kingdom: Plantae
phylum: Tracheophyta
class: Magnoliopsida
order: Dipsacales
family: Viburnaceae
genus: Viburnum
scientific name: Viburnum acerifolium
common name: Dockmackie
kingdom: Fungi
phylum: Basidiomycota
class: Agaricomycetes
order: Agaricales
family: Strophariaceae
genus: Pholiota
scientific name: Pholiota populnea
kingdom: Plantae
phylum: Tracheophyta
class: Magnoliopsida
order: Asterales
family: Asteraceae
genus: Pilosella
━━━━━━
ПИСЬМЕННОЕ ЗАДАНИЕ: Оформите в виде таблицы Markdown со столбцами «Номер» и «Строка» строки начиная с той, где есть «phylum: Basidiomycota», и до последней строки включительно. Пустые строки пропустите.

РЕШЕНИЕ ЗАДАНИЯ:
| Номер | Строка |
|---|---|
| 1 | phylum: Basidiomycota |
| 2 | class: Agaricomycetes |
| 3 | order: Agaricales |
| 4 | family: Strophariaceae |
| 5 | genus: Pholiota |
| 6 | scientific name: Pholiota populnea |
| 7 | kingdom: Plantae |
| 8 | phylum: Tracheophyta |
| 9 | class: Magnoliopsida |
| 10 | order: Asterales |
| 11 | family: Asteraceae |
| 12 | genus: Pilosella |